Le poids de la religion dans le système éducatif national et l’instrumentalisation de l’islam par le régime algérien depuis l’indépendance font de la question de l’école «l’un des débats refoulés», selon le conférencier. Pour le fondateur du Cercle des lumières pour la pensée libre, «tous les fondements de l’école sont à revoir et pas uniquement les cours d’éducation islamique».
Selon lui, «l’idéal, pour l’école algérienne, c’est d’introduire la religion comparée pour que toutes les religions soient enseignées. Car cela permettra à l’enfant de s’ouvrir sur le monde et sur toutes les religions». Toutefois, le conférencier reste convaincu que «pour empêcher l’instrumentalisation de la religion par le politique et par le religieux, l’alternative est la laïcité, car celle-ci enseigne le respect de toutes les religions et la tolérance». Répondant à une question sur les réformes entamées par la ministre de l’Education, Djabelkhir pense que «Mme Benghabrit a la compétence, les outils, le savoir, mais je crois que ses mains sont ligotées».
Analysant l’actuel manuel algérien des sciences islamiques de la 3e année secondaire, il constate une lettre de Ben Badis tronquée d’un passage, avant d’accuser les concepteurs de «menteurs». «Cette lettre a été amputée d’un passage compromettant pour son auteur, où il encense le colonialisme. Le ministère de l’Education ment. Il enseigne le mensonge en introduisant des textes falsifiés aux élèves», regrette-t-il. A titre comparatif, le conférencier cite le modèle tunisien, qui, durant les années 1960 et 1970, le manuel de la filière littéraire de l’enseignement secondaire dans le système éducatif, «comptait 16 textes sur la raison et la critique, 9 autres sur les arts plastiques, 15 sur le cinéma, la danse et la musique et 10 textes sur le patrimoine populaire».
En survolant les différentes étapes de l’histoire de l’Algérie à l’époque de Chadli, l’orateur a démontré que le contenu et les objectifs assignés à l’école n’ont pas changé depuis l’ère des oulémas sur le plan idéologique.

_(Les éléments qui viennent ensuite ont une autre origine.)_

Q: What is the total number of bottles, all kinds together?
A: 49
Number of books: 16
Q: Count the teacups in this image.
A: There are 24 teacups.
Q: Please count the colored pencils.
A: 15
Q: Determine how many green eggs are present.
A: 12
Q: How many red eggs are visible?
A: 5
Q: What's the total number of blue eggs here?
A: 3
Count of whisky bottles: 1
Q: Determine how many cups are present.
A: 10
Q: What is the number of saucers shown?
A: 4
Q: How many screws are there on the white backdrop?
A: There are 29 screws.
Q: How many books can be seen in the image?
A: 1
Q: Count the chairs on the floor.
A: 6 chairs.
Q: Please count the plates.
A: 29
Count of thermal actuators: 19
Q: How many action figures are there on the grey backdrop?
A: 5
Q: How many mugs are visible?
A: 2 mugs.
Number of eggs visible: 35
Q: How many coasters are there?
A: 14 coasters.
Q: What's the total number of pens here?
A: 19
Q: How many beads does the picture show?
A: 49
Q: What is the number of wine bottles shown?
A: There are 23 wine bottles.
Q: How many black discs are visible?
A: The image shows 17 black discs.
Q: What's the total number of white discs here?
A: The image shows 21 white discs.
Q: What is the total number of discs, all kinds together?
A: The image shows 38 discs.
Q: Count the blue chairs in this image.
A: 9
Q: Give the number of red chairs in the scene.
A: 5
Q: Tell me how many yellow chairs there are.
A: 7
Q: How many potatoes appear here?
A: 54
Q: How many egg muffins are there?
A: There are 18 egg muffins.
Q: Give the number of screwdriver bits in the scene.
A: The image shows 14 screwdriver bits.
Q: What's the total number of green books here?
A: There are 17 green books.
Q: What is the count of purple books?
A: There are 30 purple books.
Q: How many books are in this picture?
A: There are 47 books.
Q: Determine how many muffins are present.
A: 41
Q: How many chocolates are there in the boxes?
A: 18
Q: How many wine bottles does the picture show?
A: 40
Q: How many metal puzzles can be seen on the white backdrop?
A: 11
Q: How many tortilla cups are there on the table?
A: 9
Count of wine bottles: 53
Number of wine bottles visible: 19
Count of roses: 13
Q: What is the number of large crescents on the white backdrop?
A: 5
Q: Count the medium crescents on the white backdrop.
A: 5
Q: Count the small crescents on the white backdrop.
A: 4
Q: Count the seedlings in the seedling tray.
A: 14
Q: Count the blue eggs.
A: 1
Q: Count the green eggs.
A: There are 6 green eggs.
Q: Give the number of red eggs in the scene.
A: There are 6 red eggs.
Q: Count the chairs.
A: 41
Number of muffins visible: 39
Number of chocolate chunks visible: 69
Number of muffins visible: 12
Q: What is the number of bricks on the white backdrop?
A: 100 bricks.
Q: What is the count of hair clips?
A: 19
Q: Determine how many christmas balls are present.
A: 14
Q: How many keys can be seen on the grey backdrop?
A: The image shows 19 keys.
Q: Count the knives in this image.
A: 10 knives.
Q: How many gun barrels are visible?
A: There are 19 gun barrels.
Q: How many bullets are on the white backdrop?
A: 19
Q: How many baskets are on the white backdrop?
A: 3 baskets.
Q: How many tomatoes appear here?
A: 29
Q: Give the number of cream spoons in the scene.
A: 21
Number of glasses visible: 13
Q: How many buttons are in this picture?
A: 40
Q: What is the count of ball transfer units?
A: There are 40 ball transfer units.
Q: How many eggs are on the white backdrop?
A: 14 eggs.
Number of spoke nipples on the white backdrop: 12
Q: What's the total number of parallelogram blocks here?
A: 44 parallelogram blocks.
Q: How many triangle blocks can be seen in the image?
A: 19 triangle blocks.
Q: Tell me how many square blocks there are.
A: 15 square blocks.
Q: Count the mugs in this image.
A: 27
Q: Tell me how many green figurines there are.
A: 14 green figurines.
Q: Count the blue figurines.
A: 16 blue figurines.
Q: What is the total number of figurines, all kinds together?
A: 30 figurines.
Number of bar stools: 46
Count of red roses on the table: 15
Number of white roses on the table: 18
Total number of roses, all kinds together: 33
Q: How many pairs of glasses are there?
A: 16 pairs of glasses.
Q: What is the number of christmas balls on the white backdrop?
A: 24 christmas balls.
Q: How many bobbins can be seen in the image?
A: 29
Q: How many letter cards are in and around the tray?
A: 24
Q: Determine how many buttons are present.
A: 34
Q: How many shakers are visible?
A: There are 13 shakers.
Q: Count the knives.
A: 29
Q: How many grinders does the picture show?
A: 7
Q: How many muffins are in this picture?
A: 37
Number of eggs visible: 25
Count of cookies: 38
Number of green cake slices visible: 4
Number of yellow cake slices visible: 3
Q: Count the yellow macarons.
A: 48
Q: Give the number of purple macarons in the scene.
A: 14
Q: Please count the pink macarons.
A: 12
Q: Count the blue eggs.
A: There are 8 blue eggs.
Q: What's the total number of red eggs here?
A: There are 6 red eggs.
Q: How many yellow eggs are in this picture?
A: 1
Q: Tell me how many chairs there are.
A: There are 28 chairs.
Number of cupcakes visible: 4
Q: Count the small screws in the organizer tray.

Après l’indépendance, l’ère Boumediene a constitué «le prolongement des projets des écoles réformistes». Alors, «le commentaire du Coran prenait comme référence le théoricien des mouvements takfiriste, djihadiste et terroriste, Sayyid Qutb», en plus de l’introduction «des textes qui enseignent le châtiment corporel contre les infidèles, le rejet de l’autre et d’autres qui encouragent l’esclavage et la supériorité de l’homme». Le système éducatif sous le règne de Chadli Benjedid n’a pas rompu avec son prédécesseur, puisque c’est l’époque de Chadli qui a «connu l’ouverture de l’université Emir Abdelkader des sciences islamiques gérée par El Qaradaoui et Chikh El Ghazali».
Pour expliquer le rôle et l’arrière- pensée de la création des écoles réformistes des oulémas entre 1920-1930, Saïd Djabelkhir estime : «Il est connu que les oulémas soutenaient une Algérie française, tout en restant conservatrice de sa spécificité linguistique et religieuse sous le drapeau français.»